In this section we provide an overview of research associated with interventions that might be loosely categorized as information nudges, new courses offerings, active learning pedagogy, and providing role models and other department-wide interventions. We focus our review primarily on studies that include analysis that goes beyond controlling for sex, summarizing empirical studies that isolate treatment impacts by sex. While the overall focus of this paper is on increasing participation of women in the major, we include performance outcomes in this section as elsewhere we note findings that indicate differences in grade sensitivity by sex. Thus, differences in performance outcomes might ultimately translate into persistence differences and suggest a fruitful avenue for future research.

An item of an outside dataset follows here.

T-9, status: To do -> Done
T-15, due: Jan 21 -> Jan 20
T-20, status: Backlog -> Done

While studies measuring the impact of pedagogic interventions on student outcomes are more common than either incremental or extensive curricular overhauls, not all control for gender, and few include an analysis that might identify sex differences in outcomes of interest. Here again we include studies that fall short of measuring impacts on course-taking and majoring in economics as they provide a basis for future research on pedagogic innovations that investigate sex differentials in persistence.


Classroom experiments are the most studied pedagogic technique in economics, but most studies only include gender as a control variable (with no interaction terms). Two notable exceptions provide mixed evidence as to whether outcomes differ by gender.

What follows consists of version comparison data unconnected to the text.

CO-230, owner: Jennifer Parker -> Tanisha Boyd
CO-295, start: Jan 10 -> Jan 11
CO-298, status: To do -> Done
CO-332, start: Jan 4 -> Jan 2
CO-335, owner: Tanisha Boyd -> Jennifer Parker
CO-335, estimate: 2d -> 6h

Much of the literature associated with cooperative learning is descriptive, identifying key tenets and providing examples of implementation (see, e.g., Bartlett 1995; Maier and Keenan 1994; Maier, McGoldrick and Simkins 2011; McGoldrick et al. 2010). Of the empirical studies measuring efficacy and impact on attitudes (Marburger 2005; Yamarik 2007; Emerson, English and McGoldrick 2015, 2016, 2018) only one provides insight into gender differences associated with cooperative learning interventions. Emerson, English and McGoldrick (2015) compare student outcomes in a cooperative learning class (think-pair-share) to those in a lecture environment with identical independent problem-solving exercises. While they find no performance differences associated with the pedagogy overall (suggesting that the problem-solving nature of the exercises is more important than the mechanism by which they are implemented), they find that females in cooperative learning sections earned higher course scores than males.


Team-based learning (TBL) is a carefully constructed approach that includes purposefully constructed cooperative learning groups, pre/during/post class accountability, and structured engagement activities (Ruder, Maier and Simkins 2021). In one of the few studies that analyzes outcomes for courses other than introductory undergraduate economics, Hettler (2015) includes students across principles courses and (undergraduate and MBA level) quantitative methods courses. They find a small positive and significant impact of TBL on course grade, but TBL had no gender differential impact.


While the flipped classroom approach may have originated with Lage and Treglia (1996), it has continued to evolve and has been much studied at the introductory course level. Unfortunately, there is no evidence that female students perform better in flipped classrooms. Caviglia-Harris (2016) uses a quasi-experimental design to compare traditionally taught courses and two versions of a flipped course (partial and full) in microeconomics principles. Although both versions of the flipped course increased scores on the final examination, neither had a significant differential impact by sex. In another quasi-experimental design study consisting of students across two flipped and two control sections of a principles of microeconomics course over a three-year period, Craft and Linask (2020) analyze measures of performance throughout and at the end of the course. They find no significant differences by gender for the flipped class in comparison to the traditional lecture for all measures: graded problem-solving questions, the final exam, course grade, and TUCE post-test gap-closing measures.